Kepala BP2MI, Benny Rhamdani mengaku, pihaknya akan mendorong diterbitkannya Peraturan Pemerintah (PP) tentang Penempatan dan Pelindungan ABK Pelaut Niaga dan Perikanan, sebagai instrumen hukum turunan UU 18 Tahun 2017.
"BP2MI juga siap menerima mandat untuk mengelola penempatan PMI secara keseluruhan termasuk ABK sebagai mandat UU 18 Tahun 2017," kata Benny Rhamdani melalui keterangan yang diterima
Kantor Berita Politik RMOL, Sabtu (9/5).
Langkah tersebut, lanjut politikus Partai Hanura ini, adalah untuk memutus mata rantai tata kelola yang tidak memihak kepada PMI. Karena, kejadian yang menimpa Muh. Alfatah, Sepri, dan Ari adalah momentum perbaikan tata kelola pekerja migran ABK.
"Yang terpenting adalah BP2MI mengharapkan untuk segera diakhiri ego sektoral dalam penanganan ABK dalam proses penempatan maupun pelindungannya," pungkas Benny Rhamdani.
Berdasarkan data BP2MI, pengaduan terkait ABK selama tahun 2018 hingga 6 Mei 2020 tercatat sebanyak 389 aduan. Lima jenis pengaduan terbesar adalah gaji yang tidak dibayar (164 kasus), meninggal dunia di negara tujuan (47 kasus), kecelakaan (46 kasus), ingin dipulangkan (23 kasus), dan penahanan paspor atau dokumen lainnya oleh P3MI/manning agency (18 kasus).
Sementara itu, pengaduan ABK terbanyak dibuat oleh para ABK Indonesia dengan negara penempatan Taiwan (120 kasus), Korea Selatan (42 kasus), Peru (30 kasus), China (23 kasus), dan Afrika Selatan (16 kasus).
Dari total 389 kasus yang masuk ke BP2MI, sebanyak 213 kasus telah selesai ditangani (54,8 persen) dan 176 kasus masih dalam proses penyelesaian.

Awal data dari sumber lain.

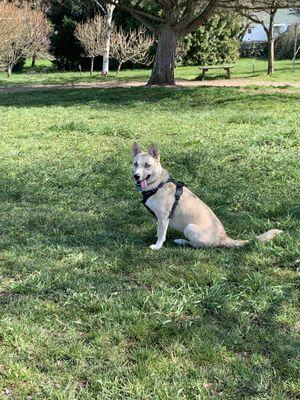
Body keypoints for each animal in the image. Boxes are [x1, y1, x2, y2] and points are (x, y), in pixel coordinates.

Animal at [132, 143, 282, 250]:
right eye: (135, 164)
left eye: (147, 165)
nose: (136, 176)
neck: (158, 184)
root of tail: (224, 237)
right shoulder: (160, 218)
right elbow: (159, 231)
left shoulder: (164, 217)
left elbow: (162, 234)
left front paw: (157, 246)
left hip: (190, 228)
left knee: (197, 245)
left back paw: (181, 241)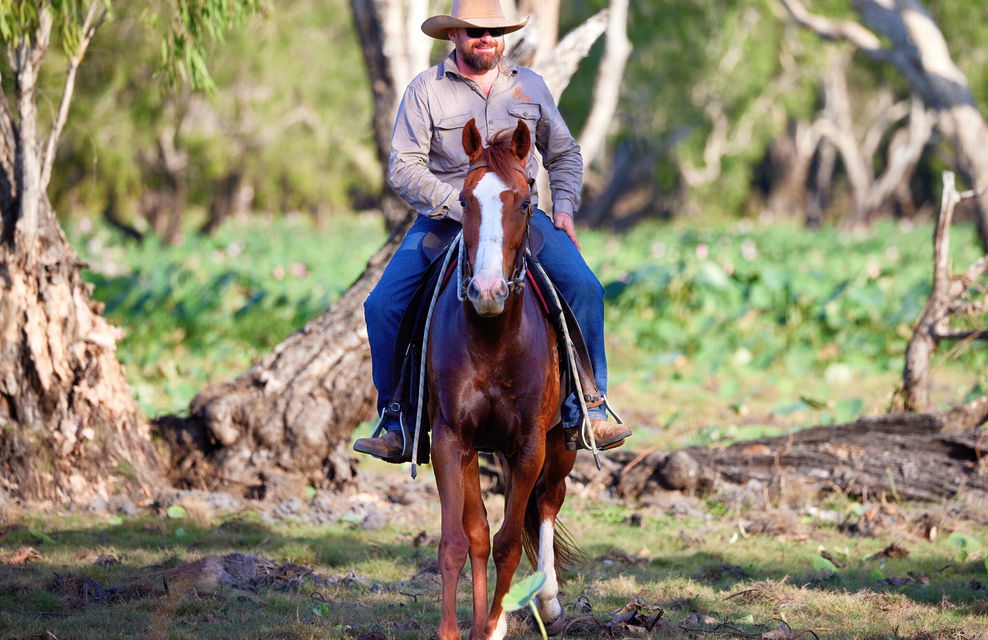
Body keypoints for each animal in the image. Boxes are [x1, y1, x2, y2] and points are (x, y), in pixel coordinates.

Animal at [426, 117, 579, 640]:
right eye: (464, 201)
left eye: (526, 202)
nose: (488, 291)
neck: (493, 339)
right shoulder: (451, 440)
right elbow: (460, 539)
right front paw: (461, 629)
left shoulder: (530, 444)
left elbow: (510, 542)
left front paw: (493, 626)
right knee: (480, 530)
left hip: (559, 444)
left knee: (548, 503)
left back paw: (548, 598)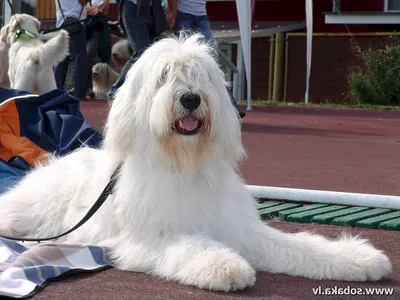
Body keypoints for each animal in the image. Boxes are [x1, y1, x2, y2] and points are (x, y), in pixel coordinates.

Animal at [0, 34, 392, 292]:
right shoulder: (149, 237)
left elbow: (298, 245)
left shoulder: (238, 228)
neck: (184, 164)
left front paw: (357, 258)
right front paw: (224, 266)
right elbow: (191, 245)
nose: (190, 98)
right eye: (164, 76)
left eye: (200, 76)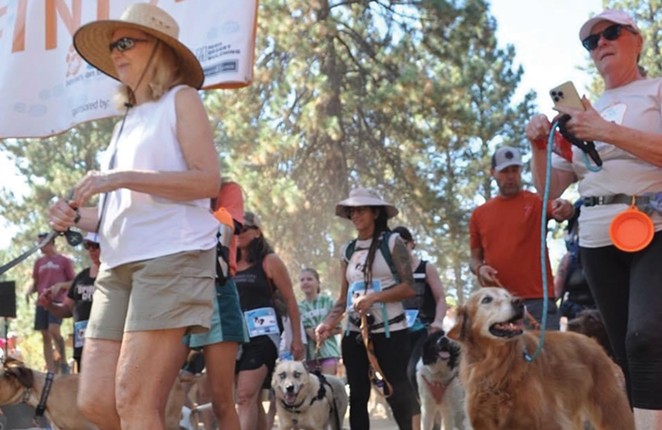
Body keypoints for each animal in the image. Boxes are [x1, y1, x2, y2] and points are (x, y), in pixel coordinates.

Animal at [448, 288, 636, 430]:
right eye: (486, 299)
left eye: (508, 295)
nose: (519, 302)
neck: (496, 366)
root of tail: (593, 342)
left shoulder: (547, 420)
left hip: (611, 409)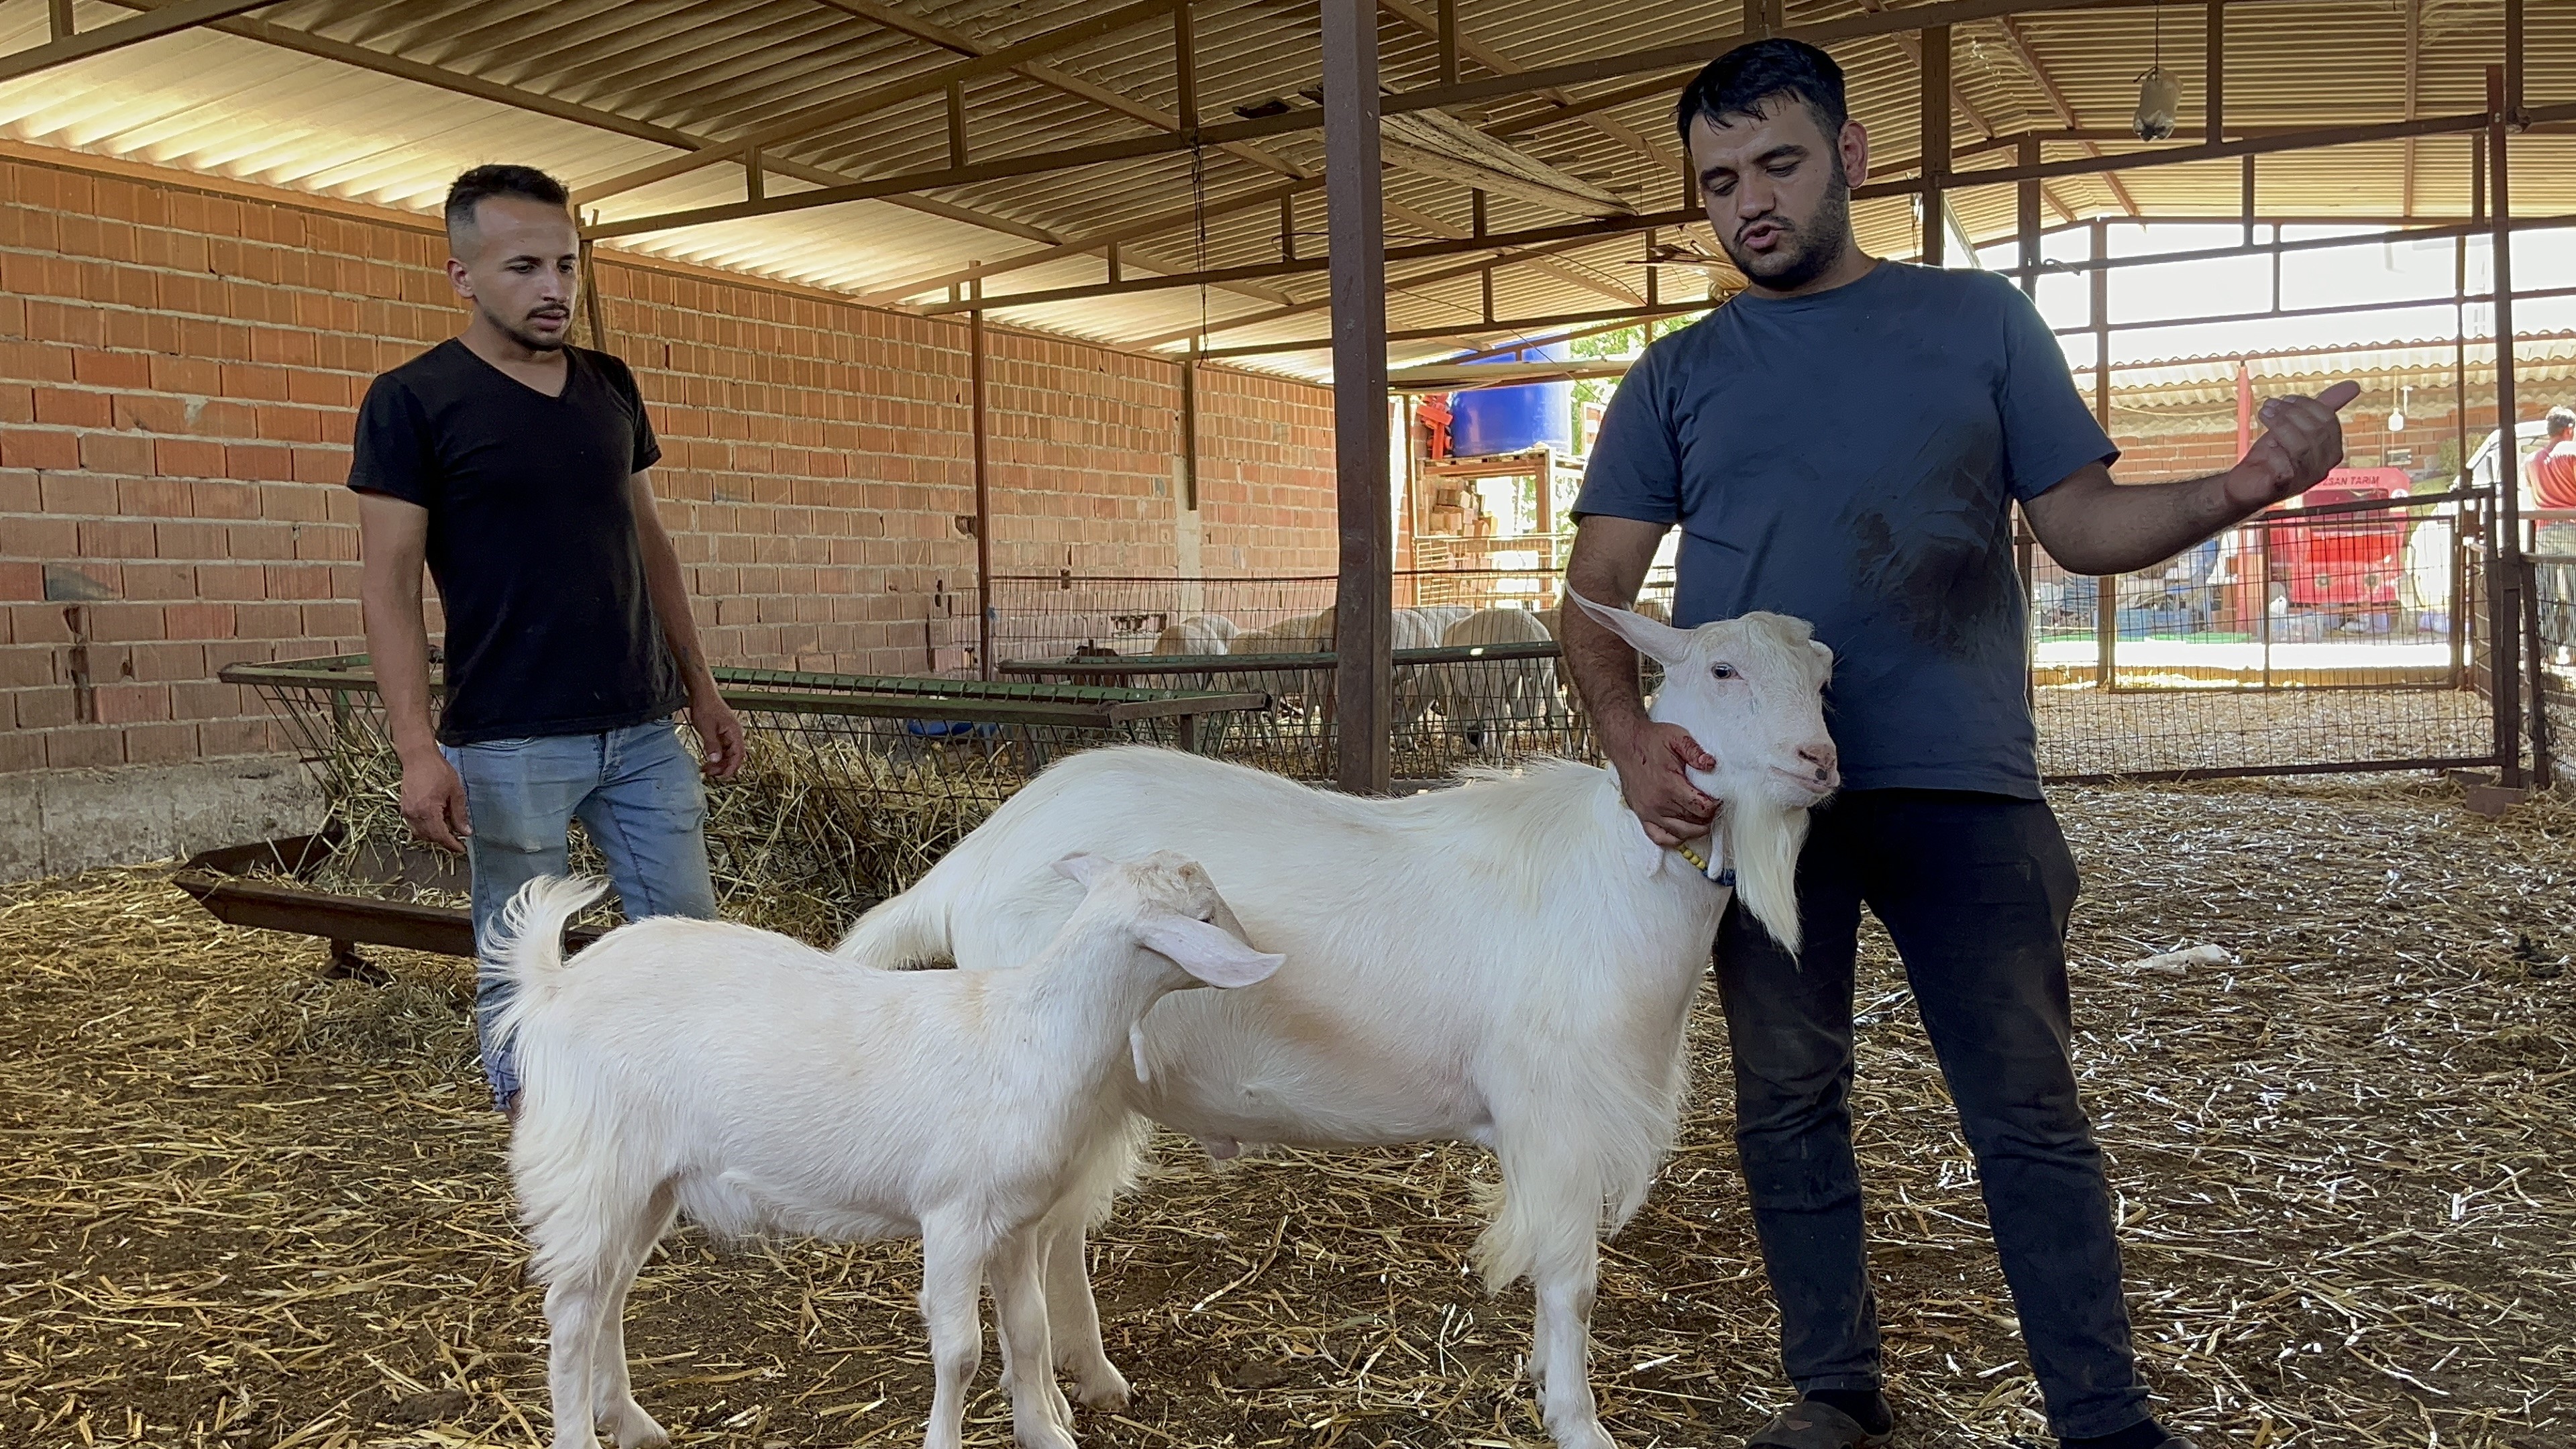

Namun, kendala yang dihadapi untuk kasus ABK ini adalah belum adanya aturan turunan yang mengatur perlindungan secara khusus bagi PMI ABK. Di samping itu, data ABK sering kali tidak terdaftar di BP2MI, khususnya ABK yang memiliki risiko permasalahan yang tinggi.